Com base nessas justificativas, a PGM decidiu pelo veto, conforme o previsto no art. 65, § 2º, da Lei Orgânica do Município de Manaus (LOMAM).
A proposta do vereador William Alemão previa a capacitação e qualificação de profissionais autônomos, grupos produtivos e microempreendedores, formais e informais, para fomentar atividades econômicas. Além disso, o projeto visava proporcionar acesso ao microcrédito assistido e facilitar que os moradores das comunidades atendidas pelo programa recebessem diversos serviços de inclusão social.

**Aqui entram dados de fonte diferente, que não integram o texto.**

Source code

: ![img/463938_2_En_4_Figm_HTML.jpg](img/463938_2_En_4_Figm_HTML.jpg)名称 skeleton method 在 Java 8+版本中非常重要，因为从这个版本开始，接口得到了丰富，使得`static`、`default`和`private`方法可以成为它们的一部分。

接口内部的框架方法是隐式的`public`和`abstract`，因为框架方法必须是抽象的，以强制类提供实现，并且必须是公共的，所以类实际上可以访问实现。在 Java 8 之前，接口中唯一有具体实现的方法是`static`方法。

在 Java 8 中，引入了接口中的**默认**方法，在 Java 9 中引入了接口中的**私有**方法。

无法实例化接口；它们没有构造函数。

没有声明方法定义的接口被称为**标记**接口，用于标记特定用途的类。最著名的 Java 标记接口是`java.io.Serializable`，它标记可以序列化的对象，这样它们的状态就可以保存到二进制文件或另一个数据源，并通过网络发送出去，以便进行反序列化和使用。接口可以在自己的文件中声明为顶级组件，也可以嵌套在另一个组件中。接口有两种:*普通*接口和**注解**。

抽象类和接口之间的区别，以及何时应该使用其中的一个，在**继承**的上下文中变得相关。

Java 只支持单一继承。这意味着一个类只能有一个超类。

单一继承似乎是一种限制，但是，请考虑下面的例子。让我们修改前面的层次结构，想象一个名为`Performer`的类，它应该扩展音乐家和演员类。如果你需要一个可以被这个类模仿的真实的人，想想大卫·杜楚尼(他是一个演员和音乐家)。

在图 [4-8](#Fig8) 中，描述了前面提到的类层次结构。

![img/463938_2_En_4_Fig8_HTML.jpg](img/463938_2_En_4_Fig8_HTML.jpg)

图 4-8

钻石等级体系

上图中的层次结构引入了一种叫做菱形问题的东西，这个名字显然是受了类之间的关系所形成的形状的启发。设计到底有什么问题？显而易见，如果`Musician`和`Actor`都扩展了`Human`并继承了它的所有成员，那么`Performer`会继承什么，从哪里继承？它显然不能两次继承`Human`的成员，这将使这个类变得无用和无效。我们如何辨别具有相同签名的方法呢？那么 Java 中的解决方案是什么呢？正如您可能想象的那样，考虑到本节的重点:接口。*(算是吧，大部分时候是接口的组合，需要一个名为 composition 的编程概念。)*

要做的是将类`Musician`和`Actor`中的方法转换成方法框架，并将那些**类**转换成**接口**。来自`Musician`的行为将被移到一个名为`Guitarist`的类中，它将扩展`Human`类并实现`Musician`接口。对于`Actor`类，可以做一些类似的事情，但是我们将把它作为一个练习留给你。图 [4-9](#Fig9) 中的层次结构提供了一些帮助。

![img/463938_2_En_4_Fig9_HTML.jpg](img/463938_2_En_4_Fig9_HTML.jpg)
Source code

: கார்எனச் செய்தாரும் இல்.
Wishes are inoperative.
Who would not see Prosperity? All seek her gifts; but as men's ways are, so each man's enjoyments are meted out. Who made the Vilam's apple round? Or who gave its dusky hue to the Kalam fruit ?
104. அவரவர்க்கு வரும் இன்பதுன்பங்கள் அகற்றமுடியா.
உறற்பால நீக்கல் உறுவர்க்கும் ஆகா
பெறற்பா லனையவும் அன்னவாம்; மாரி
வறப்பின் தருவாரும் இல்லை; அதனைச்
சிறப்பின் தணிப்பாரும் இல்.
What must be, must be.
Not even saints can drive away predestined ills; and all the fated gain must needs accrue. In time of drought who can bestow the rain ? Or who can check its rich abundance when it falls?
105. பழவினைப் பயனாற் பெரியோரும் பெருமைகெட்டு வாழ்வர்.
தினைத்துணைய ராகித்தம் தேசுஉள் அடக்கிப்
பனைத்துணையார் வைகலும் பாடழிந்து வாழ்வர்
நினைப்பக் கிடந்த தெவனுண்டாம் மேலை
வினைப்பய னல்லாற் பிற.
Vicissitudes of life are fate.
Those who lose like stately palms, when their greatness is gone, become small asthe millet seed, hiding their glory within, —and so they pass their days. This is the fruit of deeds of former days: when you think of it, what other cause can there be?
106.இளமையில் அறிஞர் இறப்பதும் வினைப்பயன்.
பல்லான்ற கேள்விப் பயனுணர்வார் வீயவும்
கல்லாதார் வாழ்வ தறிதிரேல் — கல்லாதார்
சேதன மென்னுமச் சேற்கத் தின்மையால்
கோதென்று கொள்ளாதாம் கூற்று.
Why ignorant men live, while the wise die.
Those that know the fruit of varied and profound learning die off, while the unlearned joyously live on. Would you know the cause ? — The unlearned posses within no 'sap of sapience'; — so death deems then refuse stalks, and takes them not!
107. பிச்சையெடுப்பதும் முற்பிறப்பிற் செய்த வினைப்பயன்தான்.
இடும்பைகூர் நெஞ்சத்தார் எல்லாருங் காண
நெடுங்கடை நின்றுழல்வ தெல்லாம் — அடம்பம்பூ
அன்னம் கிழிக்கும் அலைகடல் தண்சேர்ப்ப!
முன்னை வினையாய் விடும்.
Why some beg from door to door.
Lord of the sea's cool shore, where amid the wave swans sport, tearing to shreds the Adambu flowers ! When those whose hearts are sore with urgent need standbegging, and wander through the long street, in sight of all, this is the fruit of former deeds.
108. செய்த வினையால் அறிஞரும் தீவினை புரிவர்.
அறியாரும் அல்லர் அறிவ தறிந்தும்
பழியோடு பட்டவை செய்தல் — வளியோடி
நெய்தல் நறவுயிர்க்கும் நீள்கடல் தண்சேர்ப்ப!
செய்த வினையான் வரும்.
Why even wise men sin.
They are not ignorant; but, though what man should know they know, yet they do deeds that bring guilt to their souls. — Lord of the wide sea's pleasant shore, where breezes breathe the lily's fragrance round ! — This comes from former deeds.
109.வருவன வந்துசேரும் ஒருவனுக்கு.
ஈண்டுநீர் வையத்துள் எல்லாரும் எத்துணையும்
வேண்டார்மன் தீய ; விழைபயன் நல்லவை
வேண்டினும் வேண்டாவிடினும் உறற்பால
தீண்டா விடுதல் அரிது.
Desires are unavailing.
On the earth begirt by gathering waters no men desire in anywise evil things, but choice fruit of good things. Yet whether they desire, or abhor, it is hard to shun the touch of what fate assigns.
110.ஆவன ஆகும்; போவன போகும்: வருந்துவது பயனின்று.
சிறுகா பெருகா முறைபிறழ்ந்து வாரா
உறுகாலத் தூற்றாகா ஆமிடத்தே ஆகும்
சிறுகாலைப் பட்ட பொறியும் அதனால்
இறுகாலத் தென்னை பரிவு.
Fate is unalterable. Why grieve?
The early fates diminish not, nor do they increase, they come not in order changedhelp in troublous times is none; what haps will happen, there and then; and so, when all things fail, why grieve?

Todo o processo de implementação do programa “Bairro Empreendedor” seria executado pela Secretaria Municipal de Trabalho, Empreendedorismo e Inovação (Semtepi). A intenção era movimentar a economia nas áreas fora do Centro de Manaus, onde a atividade comercial tem crescido, possibilitando a redução dos índices de desemprego.
No entanto, o Centro de Manaus já não apresenta a mesma movimentação de outrora, e muitos moradores preferem fazer suas compras nas áreas comerciais dos próprios bairros. A proposta buscava atender a essa nova dinâmica econômica, mas esbarrou na necessidade de recursos e na prerrogativa do Executivo Municipal de gerir tais iniciativas.
Com o veto, a Prefeitura de Manaus reafirma a importância de seguir os trâmites legais e constitucionais na proposição de novos projetos de lei, garantindo que qualquer nova medida seja sustentável e respeite a competência administrativa do Executivo.